Viet Nam News
Prime Minister Nguyễn Xuân Phúc speaks to Reuters News Agency about how Việt Nam benefits from and contributes to international exchange at multilateral forums on the occasion of the G7 outreach meeting in Quebec City, Canada.
Prime Minister Trudeau has invited you to attend the G7 Summit in Canada this June. One of the themes there is climate change, oceans and clean energy. Since the international investment community sees Việt Nam as one of the best places for growth in terms of renewables, can you tell us how Việt Nam aims to enable and support the development of and investment in clean energy and renewables? For example, Việt Nam has large rare earth reserves. Could those be used to manufacture batteries that would back up solar energy production in Việt Nam, and does Việt Nam therefore have a plan to explore and extract these rare earth reserves?
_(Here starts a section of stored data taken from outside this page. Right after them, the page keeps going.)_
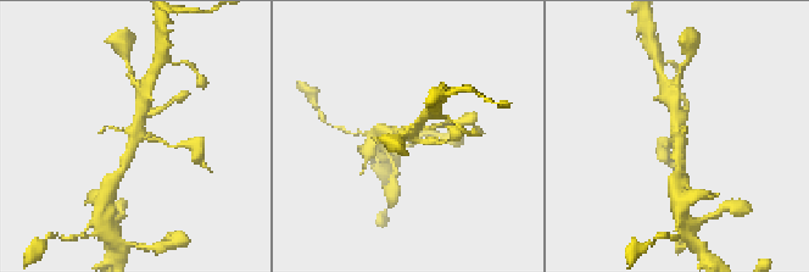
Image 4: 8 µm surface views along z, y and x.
show em xy step 1 tint at 4:(678, 136)

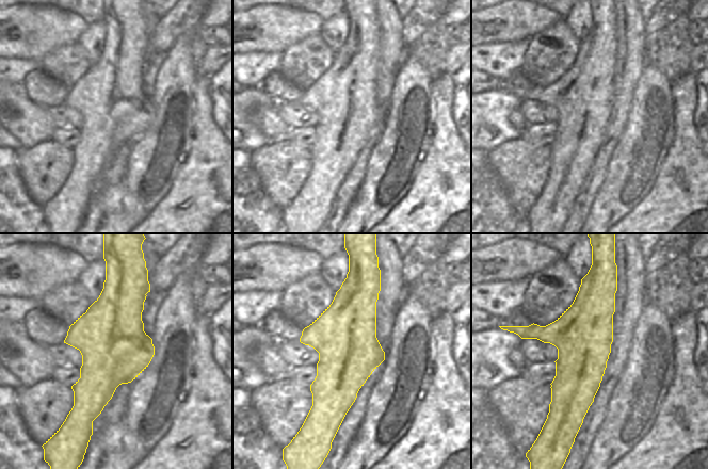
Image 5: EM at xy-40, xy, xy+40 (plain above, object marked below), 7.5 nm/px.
skip # one cell here

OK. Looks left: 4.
show 3d 3.5um at 1:(907, 359) # sharp bend

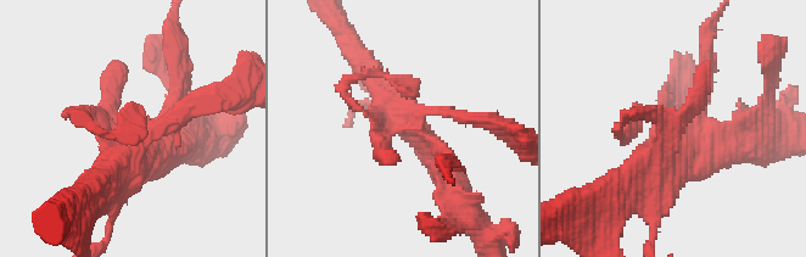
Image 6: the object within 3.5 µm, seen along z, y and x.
show em xy step 1 tint at 6:(107, 124) # now the EM

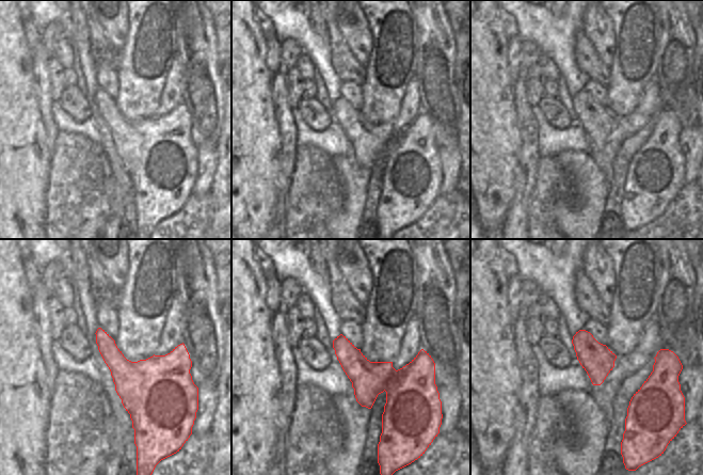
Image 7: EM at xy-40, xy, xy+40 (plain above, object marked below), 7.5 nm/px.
skip # runs_along 6:(430, 147), (358, 79); one cell here

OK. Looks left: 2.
finish no edits; rest unchecked

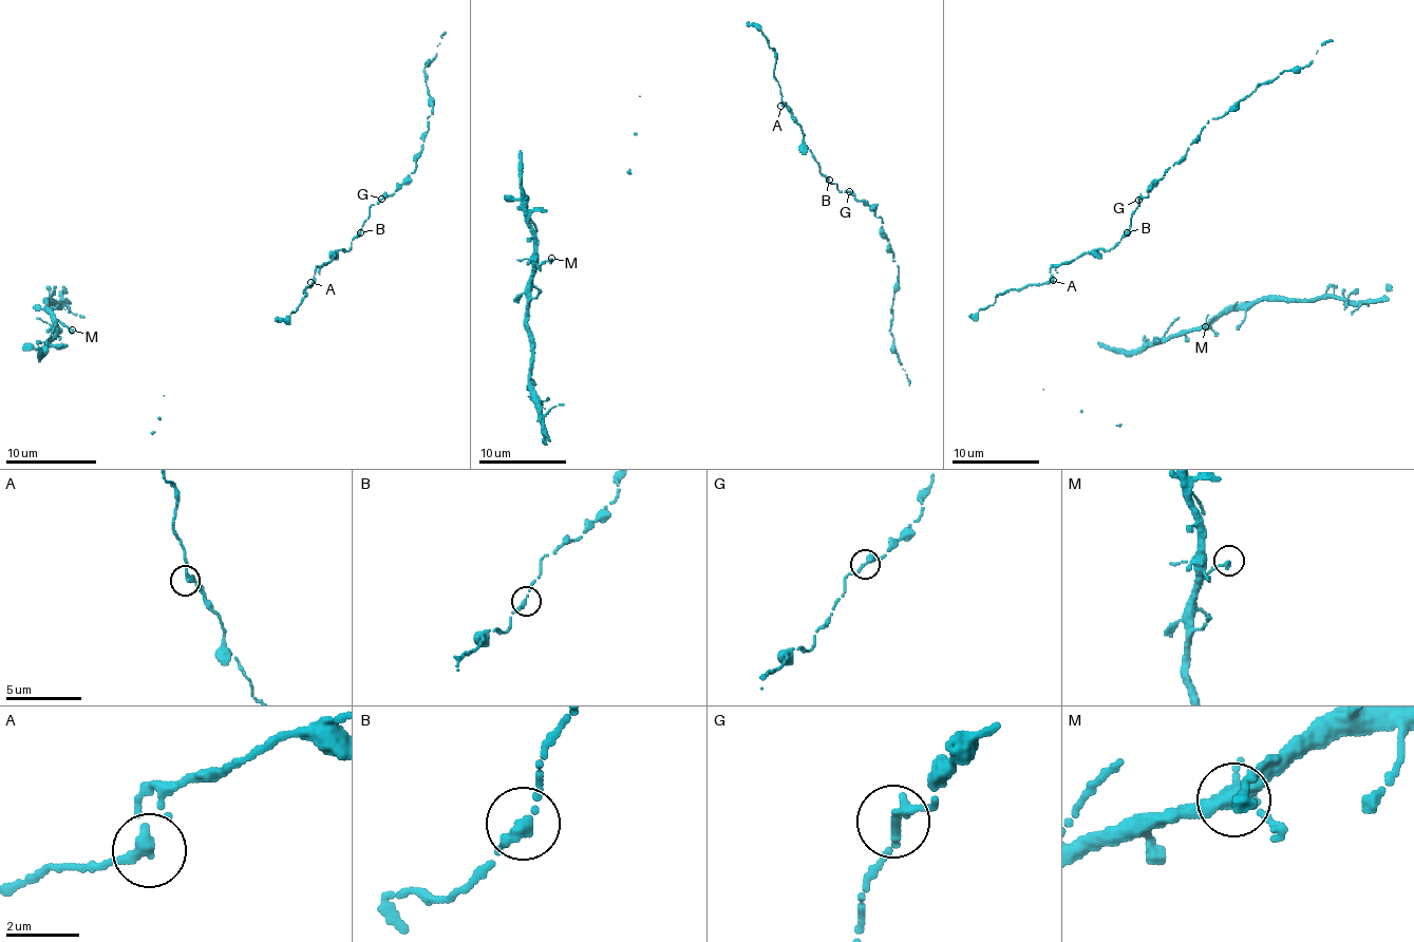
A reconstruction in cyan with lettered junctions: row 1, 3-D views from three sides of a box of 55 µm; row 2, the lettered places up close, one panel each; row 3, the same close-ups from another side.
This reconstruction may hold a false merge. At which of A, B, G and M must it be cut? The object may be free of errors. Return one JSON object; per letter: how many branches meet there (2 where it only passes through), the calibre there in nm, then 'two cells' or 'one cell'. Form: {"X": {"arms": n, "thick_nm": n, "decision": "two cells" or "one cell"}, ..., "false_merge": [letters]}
{"A": {"arms": 2, "thick_nm": 280, "decision": "one cell"}, "B": {"arms": 2, "thick_nm": 280, "decision": "one cell"}, "G": {"arms": 2, "thick_nm": 280, "decision": "one cell"}, "M": {"arms": 1, "thick_nm": 320, "decision": "one cell"}, "false_merge": []}

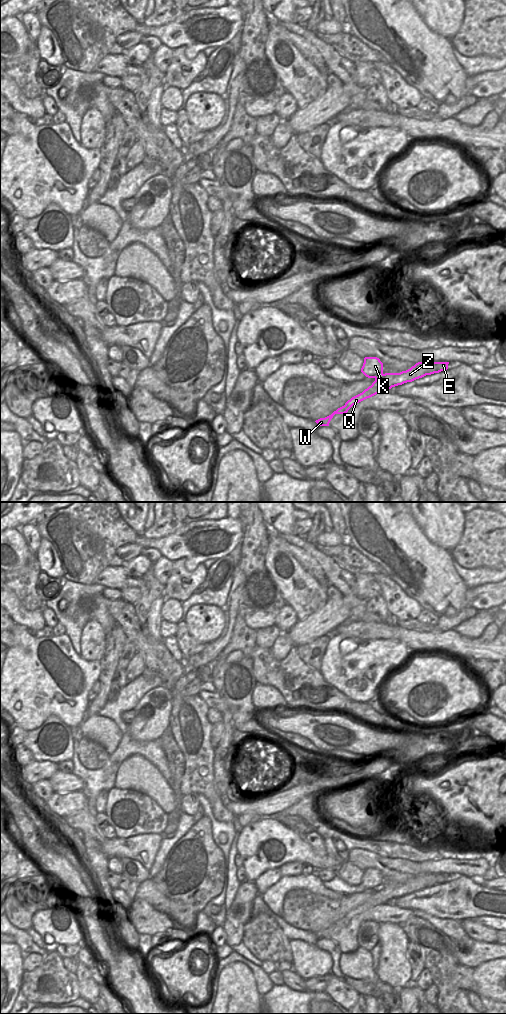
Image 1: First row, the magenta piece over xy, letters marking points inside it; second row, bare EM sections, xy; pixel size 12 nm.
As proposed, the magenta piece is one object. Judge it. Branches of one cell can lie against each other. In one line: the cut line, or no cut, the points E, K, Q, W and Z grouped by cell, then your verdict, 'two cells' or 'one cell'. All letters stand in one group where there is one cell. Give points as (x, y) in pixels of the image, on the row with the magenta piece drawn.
cut in xy along (384, 374), (375, 378); E Q W Z / K; two cells

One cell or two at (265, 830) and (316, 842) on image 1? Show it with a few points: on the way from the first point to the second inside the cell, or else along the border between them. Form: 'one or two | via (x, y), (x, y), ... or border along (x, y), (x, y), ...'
two | border along (305, 839), (312, 849), (321, 856)

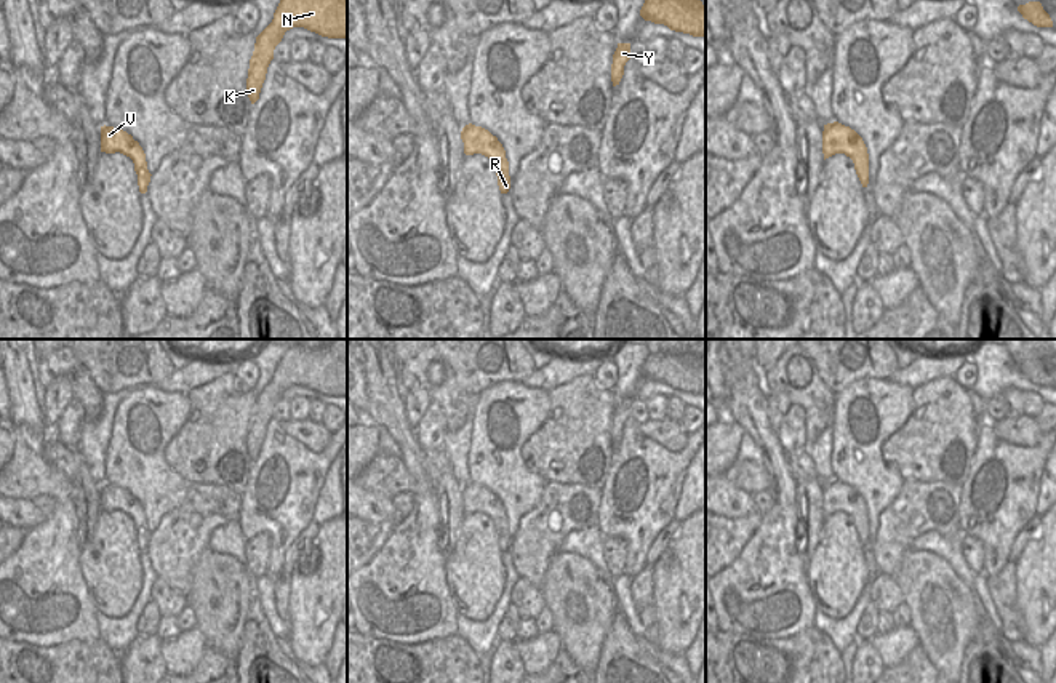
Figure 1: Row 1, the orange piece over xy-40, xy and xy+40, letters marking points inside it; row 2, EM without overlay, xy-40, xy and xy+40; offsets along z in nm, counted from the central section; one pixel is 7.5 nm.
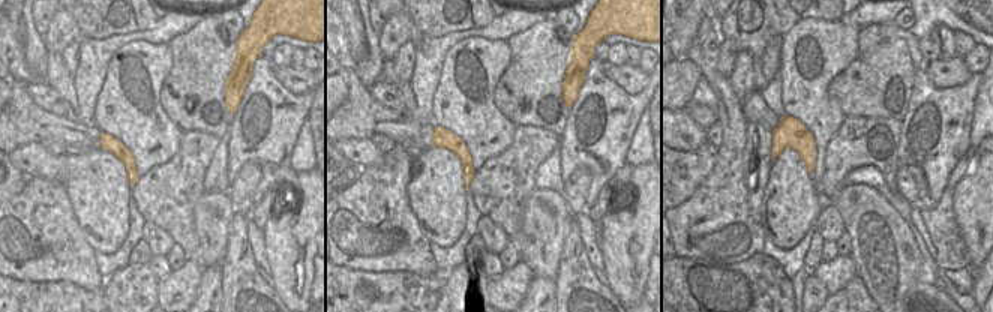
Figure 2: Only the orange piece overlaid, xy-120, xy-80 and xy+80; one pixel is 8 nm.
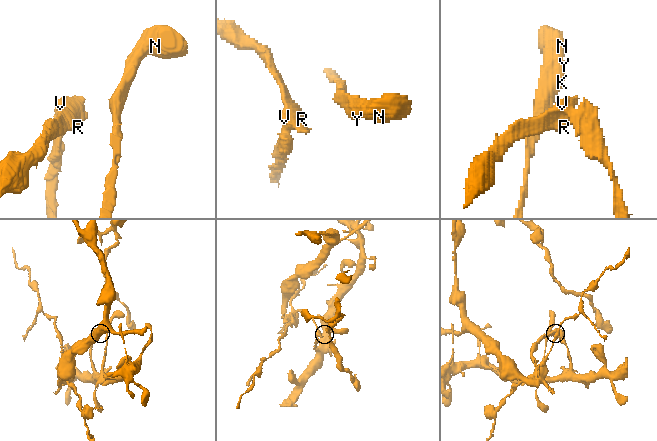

Việt Nam is blessed with immense potential for clean renewable energy development. The potential capacity of Việt Nam’s wind energy is estimated at 500 – 1000 kWh/m2 per year, and its annual average hours of sunshine ranges from 2500 – 3000 with an average temperature above 21 degrees Celsius. The report released by the German Federal Enterprise for International Cooperation (GIZ) in June 2017 estimated the technical potential for wind and solar energy in Việt Nam at 215,000 MW and 340,000MW, respectively. Furthermore, as a major producer of agricultural products, Việt Nam is also rich in biomass. With such immense potential, Việt Nam is well positioned to strongly develop renewable energy and gradually reduce the use of fossil fuels.
Việt Nam has been implementing the Strategy of Renewable Energy Development to 2030 with vision until 2050. Accordingly, Việt Nam engages all social resources for investment in renewable energy development, encourages the development and use of renewable energy, and strives to raise the share of renewable energy in the national energy mix.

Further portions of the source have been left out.